Posted on the 13 January 2014 by Curlygeek04 @curlygeek04

labor day movieAbout a month ago I read an interesting article about the upcoming movie Labor Day, with Kate Winslet.  I generally think everything Kate Winslet does is worth seeing, so when I found this book for $1 at my library, it seemed like a find.  I was wrong.

I should have realized from the cover of this book that it wasn’t for me, from the endorsements by Jodi Picoult and People Magazine to the cover photo of two hands clasping over pie (the cover with the heart on the window is even worse).  But I try not to be snobby. 

labor day 2

I know nothing about Maynard, it just sounded like an interesting story.  It wasn’t.  A story of a boy’s coming of age?  Yes.  A good character piece for Winslet?  Yes.  It’s also one of the most ridiculously one-dimensional, unrealistic stories I’ve read in a long time.  As in, I repeatedly wanted to bang my head against the nearest wall.

labor day

Labor Day tells the story of an escaped murderer who encounters young Henry and his mother Adele in a small town Walmart.  Injured and bleeding, he asks Henry and Adele to come home with them.  And Adele, who has her own problems, says sure.  Because she’s the kind of woman who would help a guy like him.  A big, scary-looking guy who’s on the run from police.  Sure, why not bring that guy home with your kid?
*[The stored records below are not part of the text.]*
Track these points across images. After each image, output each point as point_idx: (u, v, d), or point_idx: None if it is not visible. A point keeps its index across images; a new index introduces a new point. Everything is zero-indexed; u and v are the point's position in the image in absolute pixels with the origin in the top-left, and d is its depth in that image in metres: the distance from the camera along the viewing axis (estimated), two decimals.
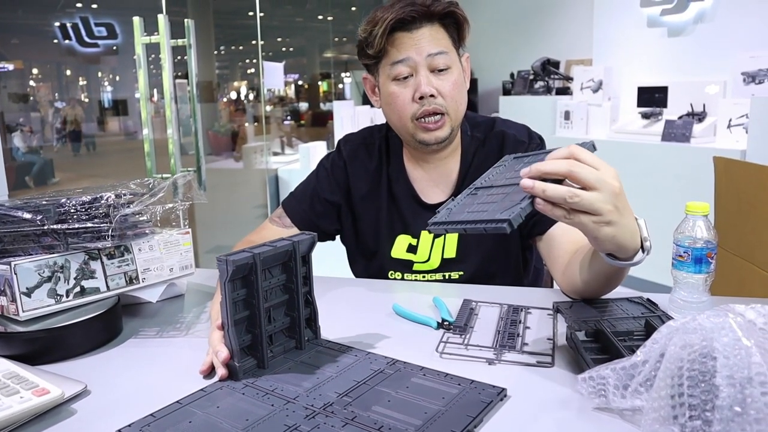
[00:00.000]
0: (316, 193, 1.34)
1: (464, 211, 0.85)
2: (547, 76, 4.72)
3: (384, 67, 1.20)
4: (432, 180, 1.30)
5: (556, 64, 4.85)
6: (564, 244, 1.14)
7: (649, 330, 0.87)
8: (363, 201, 1.34)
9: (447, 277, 1.28)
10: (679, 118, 3.63)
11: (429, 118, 1.19)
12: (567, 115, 4.28)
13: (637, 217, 0.87)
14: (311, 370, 0.84)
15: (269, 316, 0.88)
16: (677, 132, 3.54)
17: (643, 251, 0.87)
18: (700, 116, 3.58)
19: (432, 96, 1.16)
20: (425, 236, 1.28)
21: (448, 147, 1.27)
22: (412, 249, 1.30)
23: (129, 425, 0.72)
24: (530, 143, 1.25)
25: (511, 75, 5.38)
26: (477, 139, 1.29)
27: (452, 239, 1.27)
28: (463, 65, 1.24)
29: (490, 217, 0.77)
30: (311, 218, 1.33)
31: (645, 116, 3.87)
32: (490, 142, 1.28)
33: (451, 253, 1.27)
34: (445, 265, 1.28)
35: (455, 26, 1.21)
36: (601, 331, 0.86)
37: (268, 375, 0.84)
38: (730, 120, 3.38)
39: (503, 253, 1.28)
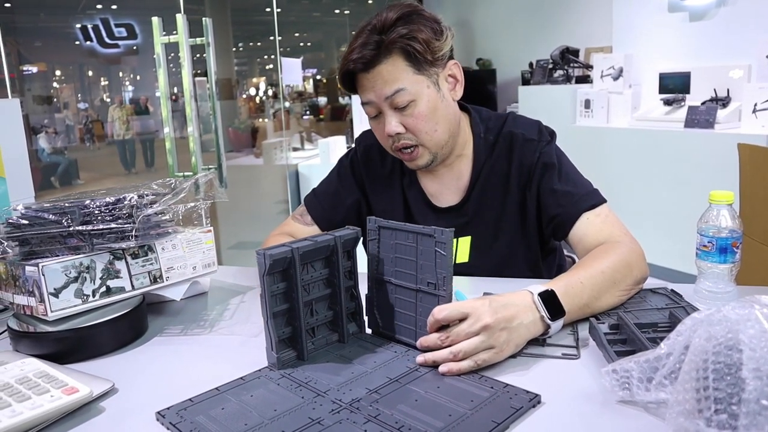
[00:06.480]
0: (338, 193, 1.35)
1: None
2: (566, 65, 4.66)
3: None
4: (443, 184, 1.28)
5: (576, 53, 4.79)
6: (579, 246, 1.16)
7: (673, 321, 0.86)
8: (378, 204, 1.34)
9: None
10: (703, 104, 3.57)
11: (404, 150, 1.18)
12: (587, 104, 4.23)
13: (531, 291, 0.88)
14: (349, 364, 0.86)
15: (311, 309, 0.90)
16: (701, 118, 3.47)
17: (552, 320, 0.88)
18: (724, 102, 3.51)
19: (399, 133, 1.15)
20: None
21: (451, 156, 1.24)
22: None
23: (168, 408, 0.75)
24: (540, 140, 1.22)
25: (530, 65, 5.32)
26: (489, 141, 1.26)
27: (464, 243, 1.26)
28: (446, 77, 1.17)
29: None
30: (332, 218, 1.33)
31: (667, 103, 3.81)
32: (499, 144, 1.25)
33: (463, 257, 1.26)
34: (457, 269, 1.26)
35: (416, 52, 1.11)
36: (624, 323, 0.86)
37: (306, 366, 0.86)
38: (756, 105, 3.30)
39: (519, 257, 1.26)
Adele is a recluse who’s afraid of the outside world, a hoarder who fantasizes about her days as a dancer. She’s kind to those who are outcasts but can’t relate to the rest of the world.  As a character she had my interest — I’m always sympathetic to the socially dysfunctional.  I also sympathized with the kid, who loves his crazy mother and hates the father that left her and created a new and better family.

Beyond that, this book was just silly.  Henry and Adele decide pretty quickly they want to keep him — and who wouldn’t?  The guy MAKES PIE.  Then they do an awful lot of stupid things like running errands and playing ball outside, even though the police have his picture plastered all over town.

Being tied up is sexy if you’re reading Shades of Grey, but bringing an escaped, bleeding convict to your house is definitely not sexy. Oh, except he also fixes things, cooks dinner, ballroom dances, and teaches Henry to play baseball (like a good father would).  I get the message, that people aren’t always what they appear, and that sometimes “the outside world” is worse than the world you create for yourselves.  But still.

I’ve said before I don’t do “heartwarming”, and this book has heartwarming written all over it.  I suppose I should have known that from the beginning.  I expected layers and what I got was pie-baking as metaphor for life.  Sorry Kate, I’ll be passing on this one.